=== 연습 자료 ===
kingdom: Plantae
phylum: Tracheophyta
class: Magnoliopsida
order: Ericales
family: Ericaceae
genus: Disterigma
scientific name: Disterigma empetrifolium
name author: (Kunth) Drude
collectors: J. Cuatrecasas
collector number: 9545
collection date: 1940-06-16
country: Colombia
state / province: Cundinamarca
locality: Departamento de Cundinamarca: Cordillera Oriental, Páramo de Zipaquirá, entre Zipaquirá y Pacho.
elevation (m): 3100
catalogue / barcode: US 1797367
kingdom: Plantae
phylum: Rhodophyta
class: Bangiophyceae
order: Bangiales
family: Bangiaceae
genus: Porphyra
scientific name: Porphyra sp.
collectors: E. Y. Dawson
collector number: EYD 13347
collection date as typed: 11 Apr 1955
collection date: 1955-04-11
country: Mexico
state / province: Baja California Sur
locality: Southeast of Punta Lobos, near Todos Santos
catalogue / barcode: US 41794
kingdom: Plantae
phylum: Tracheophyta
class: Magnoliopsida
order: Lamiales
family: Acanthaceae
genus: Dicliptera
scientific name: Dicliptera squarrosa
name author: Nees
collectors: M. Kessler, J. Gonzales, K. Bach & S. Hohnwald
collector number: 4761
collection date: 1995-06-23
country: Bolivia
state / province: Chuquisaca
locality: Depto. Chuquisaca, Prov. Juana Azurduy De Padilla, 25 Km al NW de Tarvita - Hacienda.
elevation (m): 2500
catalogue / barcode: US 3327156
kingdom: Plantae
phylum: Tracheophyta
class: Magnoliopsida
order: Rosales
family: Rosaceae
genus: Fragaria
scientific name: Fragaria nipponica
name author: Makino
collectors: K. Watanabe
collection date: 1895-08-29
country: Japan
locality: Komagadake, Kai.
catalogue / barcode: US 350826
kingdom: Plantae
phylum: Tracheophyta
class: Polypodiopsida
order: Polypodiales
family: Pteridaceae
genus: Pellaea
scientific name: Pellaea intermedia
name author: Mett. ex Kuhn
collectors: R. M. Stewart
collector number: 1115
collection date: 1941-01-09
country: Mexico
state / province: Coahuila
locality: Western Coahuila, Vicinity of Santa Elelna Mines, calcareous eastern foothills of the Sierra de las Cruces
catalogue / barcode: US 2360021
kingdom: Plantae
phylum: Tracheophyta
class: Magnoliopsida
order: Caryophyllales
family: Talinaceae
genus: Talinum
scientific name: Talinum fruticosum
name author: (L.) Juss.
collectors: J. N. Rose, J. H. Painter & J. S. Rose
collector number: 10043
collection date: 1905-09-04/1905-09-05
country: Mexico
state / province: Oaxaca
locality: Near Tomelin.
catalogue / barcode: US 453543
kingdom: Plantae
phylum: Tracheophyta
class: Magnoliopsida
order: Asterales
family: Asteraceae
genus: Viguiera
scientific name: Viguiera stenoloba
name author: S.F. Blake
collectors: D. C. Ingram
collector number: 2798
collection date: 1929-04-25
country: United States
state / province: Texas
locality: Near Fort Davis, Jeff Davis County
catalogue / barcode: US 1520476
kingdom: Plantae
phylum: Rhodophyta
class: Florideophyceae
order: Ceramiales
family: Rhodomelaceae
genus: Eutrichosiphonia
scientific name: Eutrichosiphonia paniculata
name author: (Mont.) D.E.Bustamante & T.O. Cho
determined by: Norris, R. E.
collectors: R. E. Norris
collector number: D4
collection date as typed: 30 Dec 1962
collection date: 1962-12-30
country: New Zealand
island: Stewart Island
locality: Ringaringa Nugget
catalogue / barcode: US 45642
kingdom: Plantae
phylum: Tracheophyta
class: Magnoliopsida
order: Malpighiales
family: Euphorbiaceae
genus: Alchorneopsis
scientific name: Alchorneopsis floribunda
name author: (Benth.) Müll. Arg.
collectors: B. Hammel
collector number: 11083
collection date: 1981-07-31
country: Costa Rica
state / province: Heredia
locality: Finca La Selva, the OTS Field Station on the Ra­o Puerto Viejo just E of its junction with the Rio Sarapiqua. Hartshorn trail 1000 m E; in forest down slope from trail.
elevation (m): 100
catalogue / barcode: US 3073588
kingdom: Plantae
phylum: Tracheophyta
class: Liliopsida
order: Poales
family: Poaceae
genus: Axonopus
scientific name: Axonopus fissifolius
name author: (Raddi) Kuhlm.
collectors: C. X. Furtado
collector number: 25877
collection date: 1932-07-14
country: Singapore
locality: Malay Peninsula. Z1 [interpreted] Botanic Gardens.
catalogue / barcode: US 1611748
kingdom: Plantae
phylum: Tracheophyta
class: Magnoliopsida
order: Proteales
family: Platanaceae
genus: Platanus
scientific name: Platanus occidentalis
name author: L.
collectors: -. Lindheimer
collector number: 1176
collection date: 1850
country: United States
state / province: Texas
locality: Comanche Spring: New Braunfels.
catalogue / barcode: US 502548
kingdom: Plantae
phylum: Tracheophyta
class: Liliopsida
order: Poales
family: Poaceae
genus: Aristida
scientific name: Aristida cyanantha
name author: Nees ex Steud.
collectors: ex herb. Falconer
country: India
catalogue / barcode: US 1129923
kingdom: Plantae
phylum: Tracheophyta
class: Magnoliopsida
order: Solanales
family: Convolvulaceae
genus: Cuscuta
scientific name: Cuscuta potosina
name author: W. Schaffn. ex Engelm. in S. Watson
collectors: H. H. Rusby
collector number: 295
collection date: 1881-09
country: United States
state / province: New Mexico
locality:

=== 주어진 과제 ===
모든 항목을 갱신하시오. "locality"라는 표현을 "site"라는 표현으로 바꾸고, 나머지는 그대로 두어 다시 쓰시오.

=== 작성한 답안 ===
kingdom: Plantae
phylum: Tracheophyta
class: Magnoliopsida
order: Ericales
family: Ericaceae
genus: Disterigma
scientific name: Disterigma empetrifolium
name author: (Kunth) Drude
collectors: J. Cuatrecasas
collector number: 9545
collection date: 1940-06-16
country: Colombia
state / province: Cundinamarca
site: Departamento de Cundinamarca: Cordillera Oriental, Páramo de Zipaquirá, entre Zipaquirá y Pacho.
elevation (m): 3100
catalogue / barcode: US 1797367
kingdom: Plantae
phylum: Rhodophyta
class: Bangiophyceae
order: Bangiales
family: Bangiaceae
genus: Porphyra
scientific name: Porphyra sp.
collectors: E. Y. Dawson
collector number: EYD 13347
collection date as typed: 11 Apr 1955
collection date: 1955-04-11
country: Mexico
state / province: Baja California Sur
site: Southeast of Punta Lobos, near Todos Santos
catalogue / barcode: US 41794
kingdom: Plantae
phylum: Tracheophyta
class: Magnoliopsida
order: Lamiales
family: Acanthaceae
genus: Dicliptera
scientific name: Dicliptera squarrosa
name author: Nees
collectors: M. Kessler, J. Gonzales, K. Bach & S. Hohnwald
collector number: 4761
collection date: 1995-06-23
country: Bolivia
state / province: Chuquisaca
site: Depto. Chuquisaca, Prov. Juana Azurduy De Padilla, 25 Km al NW de Tarvita - Hacienda.
elevation (m): 2500
catalogue / barcode: US 3327156
kingdom: Plantae
phylum: Tracheophyta
class: Magnoliopsida
order: Rosales
family: Rosaceae
genus: Fragaria
scientific name: Fragaria nipponica
name author: Makino
collectors: K. Watanabe
collection date: 1895-08-29
country: Japan
site: Komagadake, Kai.
catalogue / barcode: US 350826
kingdom: Plantae
phylum: Tracheophyta
class: Polypodiopsida
order: Polypodiales
family: Pteridaceae
genus: Pellaea
scientific name: Pellaea intermedia
name author: Mett. ex Kuhn
collectors: R. M. Stewart
collector number: 1115
collection date: 1941-01-09
country: Mexico
state / province: Coahuila
site: Western Coahuila, Vicinity of Santa Elelna Mines, calcareous eastern foothills of the Sierra de las Cruces
catalogue / barcode: US 2360021
kingdom: Plantae
phylum: Tracheophyta
class: Magnoliopsida
order: Caryophyllales
family: Talinaceae
genus: Talinum
scientific name: Talinum fruticosum
name author: (L.) Juss.
collectors: J. N. Rose, J. H. Painter & J. S. Rose
collector number: 10043
collection date: 1905-09-04/1905-09-05
country: Mexico
state / province: Oaxaca
site: Near Tomelin.
catalogue / barcode: US 453543
kingdom: Plantae
phylum: Tracheophyta
class: Magnoliopsida
order: Asterales
family: Asteraceae
genus: Viguiera
scientific name: Viguiera stenoloba
name author: S.F. Blake
collectors: D. C. Ingram
collector number: 2798
collection date: 1929-04-25
country: United States
state / province: Texas
site: Near Fort Davis, Jeff Davis County
catalogue / barcode: US 1520476
kingdom: Plantae
phylum: Rhodophyta
class: Florideophyceae
order: Ceramiales
family: Rhodomelaceae
genus: Eutrichosiphonia
scientific name: Eutrichosiphonia paniculata
name author: (Mont.) D.E.Bustamante & T.O. Cho
determined by: Norris, R. E.
collectors: R. E. Norris
collector number: D4
collection date as typed: 30 Dec 1962
collection date: 1962-12-30
country: New Zealand
island: Stewart Island
site: Ringaringa Nugget
catalogue / barcode: US 45642
kingdom: Plantae
phylum: Tracheophyta
class: Magnoliopsida
order: Malpighiales
family: Euphorbiaceae
genus: Alchorneopsis
scientific name: Alchorneopsis floribunda
name author: (Benth.) Müll. Arg.
collectors: B. Hammel
collector number: 11083
collection date: 1981-07-31
country: Costa Rica
state / province: Heredia
site: Finca La Selva, the OTS Field Station on the Ra­o Puerto Viejo just E of its junction with the Rio Sarapiqua. Hartshorn trail 1000 m E; in forest down slope from trail.
elevation (m): 100
catalogue / barcode: US 3073588
kingdom: Plantae
phylum: Tracheophyta
class: Liliopsida
order: Poales
family: Poaceae
genus: Axonopus
scientific name: Axonopus fissifolius
name author: (Raddi) Kuhlm.
collectors: C. X. Furtado
collector number: 25877
collection date: 1932-07-14
country: Singapore
site: Malay Peninsula. Z1 [interpreted] Botanic Gardens.
catalogue / barcode: US 1611748
kingdom: Plantae
phylum: Tracheophyta
class: Magnoliopsida
order: Proteales
family: Platanaceae
genus: Platanus
scientific name: Platanus occidentalis
name author: L.
collectors: -. Lindheimer
collector number: 1176
collection date: 1850
country: United States
state / province: Texas
site: Comanche Spring: New Braunfels.
catalogue / barcode: US 502548
kingdom: Plantae
phylum: Tracheophyta
class: Liliopsida
order: Poales
family: Poaceae
genus: Aristida
scientific name: Aristida cyanantha
name author: Nees ex Steud.
collectors: ex herb. Falconer
country: India
catalogue / barcode: US 1129923
kingdom: Plantae
phylum: Tracheophyta
class: Magnoliopsida
order: Solanales
family: Convolvulaceae
genus: Cuscuta
scientific name: Cuscuta potosina
name author: W. Schaffn. ex Engelm. in S. Watson
collectors: H. H. Rusby
collector number: 295
collection date: 1881-09
country: United States
state / province: New Mexico
site:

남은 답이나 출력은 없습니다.